• [Activity]: Repeat the listing exactly. The images do not belong in the copy.

• [Given information]:
* * * *

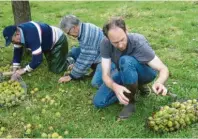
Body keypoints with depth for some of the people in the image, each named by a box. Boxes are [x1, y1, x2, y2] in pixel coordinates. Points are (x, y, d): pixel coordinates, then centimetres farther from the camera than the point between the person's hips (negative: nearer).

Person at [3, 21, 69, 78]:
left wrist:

* * * *

• [Reply to the exercise]:
Body keypoints with depth for some of the people in the image, each named by a box. Boxes are [x1, y1, x2, y2] in pixel coordinates. Points are (x, y, d): pixel coordinates, then centimetres farther from the camera than the point between the person's hips (negative: nearer).

Person at [3, 21, 69, 78]:
left wrist:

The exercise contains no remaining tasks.